By Rick Abbruzzese, Director of Public Affairs
A recent report by Change Maryland, a GOP-led, partisan organization, erroneously makes an outdated claim that the number of millionaire households in Maryland has decreased. A quick look at the numbers reveals the facts:
FACT: Change Maryland is a GOP-led, partisan organization founded by a former Ehrlich appointee, failed congressional candidate and failed would-be candidate for Governor.
FACT: The number of millionaire households in Maryland has actually increased 19% during the O’Malley-Brown Administration, according to the non-partisan Phoenix Institute
FACT: Governor O’Malley inherited a $1.7 billion structural deficit from an Ehrlich Administration that increased spending by nearly 34% over 4 years. In 2007, Governor O’Malley called a Special Session to resolve the inherited structural deficit through a balanced approach of unprecedented cuts to spending and yes, new revenues. The decisive actions taken during the 2007 Special Session – including $550 million in cuts and a penny’s increase on the sales tax – would have eliminated the structural deficit by Fiscal Year 2012 had our country not been plunged into recession by George W. Bush’s reckless spending and tax cuts that overwhelmingly favor the wealthy.

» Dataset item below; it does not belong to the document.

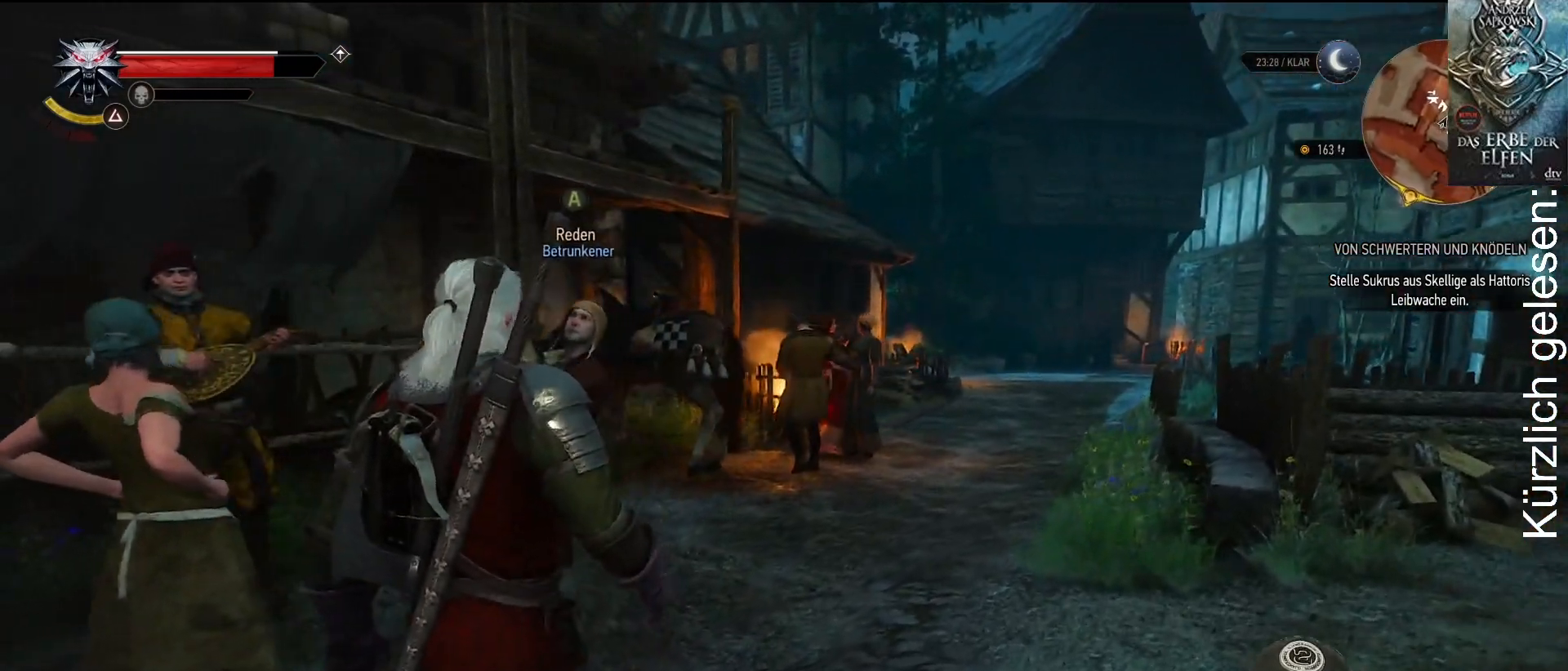
{"buttons": [], "left_stick": "up-right", "right_stick": "down-left", "events": []}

FACT: According to the highly respected and non-partisan Federal Funds Information for States, Marylanders have the 3rd lowest state and local tax burden adjusting for income, ahead of only South Dakota and New Hampshire. And, according to the Tax Foundation, when you factor in all of Maryland’s sales tax exemptions, Marylanders pay the 9th lowest adjusted state and local sales taxes in the nation (including adjustments for zero local sales taxes and exemptions on services, gasoline, groceries and more).